TEXTAUSZUG:
◇ ◇ ◇

In den 1960er Jahren verfügte das Spezialkinderheim „Ernst Schneller“ über eine Kapazität von etwa 170 Plätzen für Jungen und Mädchen. Der Tagesablauf war für die Kinder und Jugendlichen in diesen Jahren im 10-Minuten-Takt durchgeplant. Zudem herrschten militärische Umgangsformen und das Personal sprach im Kommandoton mit den jungen Menschen.
Die Räumlichkeiten des Heims waren zu klein für die angedachte Platzzahl, weshalb die Kinder in überbelegten Zimmern wohnten. Zudem war der bauliche Zustand des Heims katastrophal: Ende der 1970er Jahre standen für eine Gruppe von 36 Kindern nur zwei Waschbecken zur Verfügung. Die Kleiderschränke befanden sich in den feuchten Kellerräumen.

 

In den 1970er Jahren hab es eine Kooperation mit dem Eilenburger Getränkewerk »Neue Welt«. Die 16- bis 18-jährigen Mädchen des „Ernst Schneller“ Heims arbeiten im Rahmen der „Arbeitserziehung“ in Schichtdiensten im Getränkewerk. Nach den Protesten gegen die Verletzung der gesetzlich vorgeschriebenen Arbeitszeiten im Getränkewerk, wurden diese 1979 angepasst. Zwischen Heim und Werk gab es stetige Auseinandersetzungen über Status und Vergütung der jungen Frauen.

Während das Heim auf dem Lehrlingsstatus bestand, sah das Werk in den Jugendlichen vollumfängliche Arbeitskräfte und entlohnte diese entsprechend. Allerdings erhielten die jungen Frauen vom Heim nur das Lehrlingsgeld. Ab 1981 wurden regelmäßig 36 junge Frauen des Werkhofs im Getränkewerk beschäftigt.

 

Zu den alltäglichen Lebensbedingungen der Kinder in dem Spezialkinderheim gehörte es unter anderem, dass der Arrest oft länger als 14 Tage dauerte. Urlaubs- und Ausgangssperren wurden willkürlich verhängt und die Post wurde kontrolliert.  Es kam oft zu Fluchtversuchen. Die „entwichenen“ Kinder und Jugendlichen hatten nach ihrer Rückbringung mit Druck und Gewalt seitens der Gruppe zu rechnen, da diese als Kollektiv bestraft wurde. Ein persönlicher Arbeitsplan, die Stellungnahme in der Gruppenstunde, zusätzliche Funktionsübertragungen und Patenschaft durch ein anderes Gruppenmitglied stellten offizielle Strafen dar. Bei mehrmaliger Flucht drohte eine Einweisung in den Geschlossenen Jugendwerkhof Torgau. Von Eilenburg wurden 161 Jugendliche in den Geschlossenen Jugendwerkhof Torgau eingewiesen.

◇ ◇ ◇

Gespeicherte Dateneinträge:
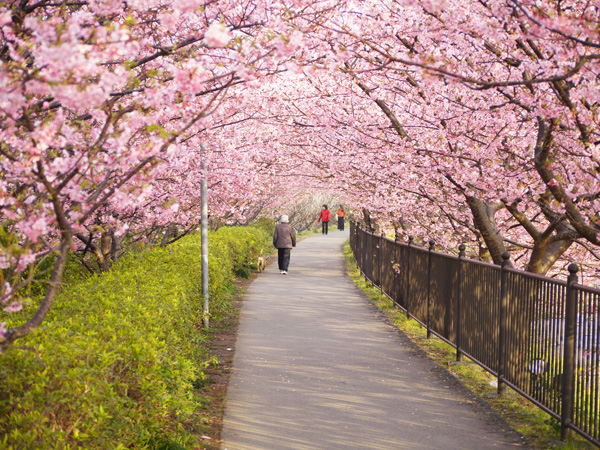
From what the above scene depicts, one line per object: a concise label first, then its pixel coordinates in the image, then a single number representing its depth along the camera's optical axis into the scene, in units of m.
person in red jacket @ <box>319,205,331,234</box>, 42.74
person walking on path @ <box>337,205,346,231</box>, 50.06
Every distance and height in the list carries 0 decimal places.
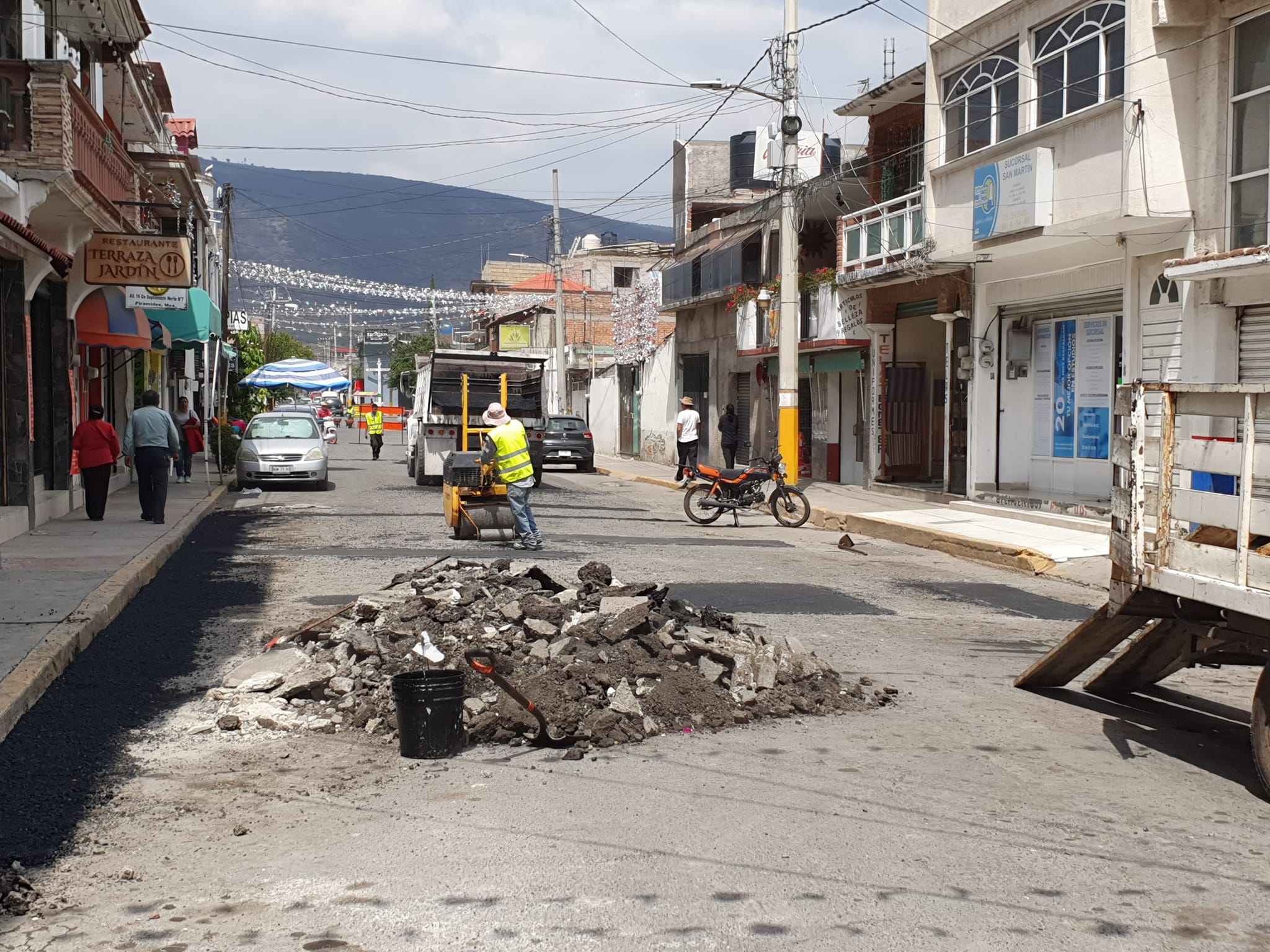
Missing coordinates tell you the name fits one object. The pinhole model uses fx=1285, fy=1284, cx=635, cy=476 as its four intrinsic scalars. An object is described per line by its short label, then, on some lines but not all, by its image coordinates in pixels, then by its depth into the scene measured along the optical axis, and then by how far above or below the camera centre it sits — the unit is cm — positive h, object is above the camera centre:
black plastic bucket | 630 -149
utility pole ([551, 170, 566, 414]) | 4222 +294
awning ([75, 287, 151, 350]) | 1972 +138
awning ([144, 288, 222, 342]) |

◇ ◇ ◇

ZU ERLEDIGENDE SCHRITTE:
**1.** Geben Sie den Absatz des Textauszugs, der mit „Die Räumlichkeiten des Heims“ beginnt, in gekürzter Form wieder und behalten Sie seine wesentlichen Angaben bei.
**2.** Prüfen Sie, ob die folgenden Aussagen mit dem Textauszug übereinstimmen, und belegen Sie jede Antwort mit den entscheidenden Worten des Textauszugs: (a) In den 1960er Jahren bot das Heim Platz für etwa 170 Kinder und Jugendliche. (b) Die jungen Frauen erhielten vom Heim den vollen Lohn einer Arbeitskraft. (c) Die Post der Kinder wurde kontrolliert.
**3.** Geben Sie einen Abschnitt des Textauszugs wortgetreu aus. Beginnen Sie bei den Worten „In den 1970er“ und hören Sie nach „im Getränkewerk beschäftigt.“ auf.
Stützen Sie sich ausschließlich auf den Textauszug.

LÖSUNGEN JE AUFGABE:
**1.** Das Heim war für die vorgesehene Platzzahl zu klein, sodass die Kinder in überbelegten Zimmern lebten. Der bauliche Zustand war katastrophal: Ende der 1970er Jahre hatte eine Gruppe von 36 Kindern nur zwei Waschbecken, und die Kleiderschränke standen in feuchten Kellerräumen.

**2.**
(a) Ja: „verfügte das Spezialkinderheim „Ernst Schneller“ über eine Kapazität von etwa 170 Plätzen für Jungen und Mädchen“
(b) Nein: „Allerdings erhielten die jungen Frauen vom Heim nur das Lehrlingsgeld.“
(c) Ja: „die Post wurde kontrolliert“

**3.**
In den 1970er Jahren hab es eine Kooperation mit dem Eilenburger Getränkewerk »Neue Welt«. Die 16- bis 18-jährigen Mädchen des „Ernst Schneller“ Heims arbeiten im Rahmen der „Arbeitserziehung“ in Schichtdiensten im Getränkewerk. Nach den Protesten gegen die Verletzung der gesetzlich vorgeschriebenen Arbeitszeiten im Getränkewerk, wurden diese 1979 angepasst. Zwischen Heim und Werk gab es stetige Auseinandersetzungen über Status und Vergütung der jungen Frauen.

Während das Heim auf dem Lehrlingsstatus bestand, sah das Werk in den Jugendlichen vollumfängliche Arbeitskräfte und entlohnte diese entsprechend. Allerdings erhielten die jungen Frauen vom Heim nur das Lehrlingsgeld. Ab 1981 wurden regelmäßig 36 junge Frauen des Werkhofs im Getränkewerk beschäftigt.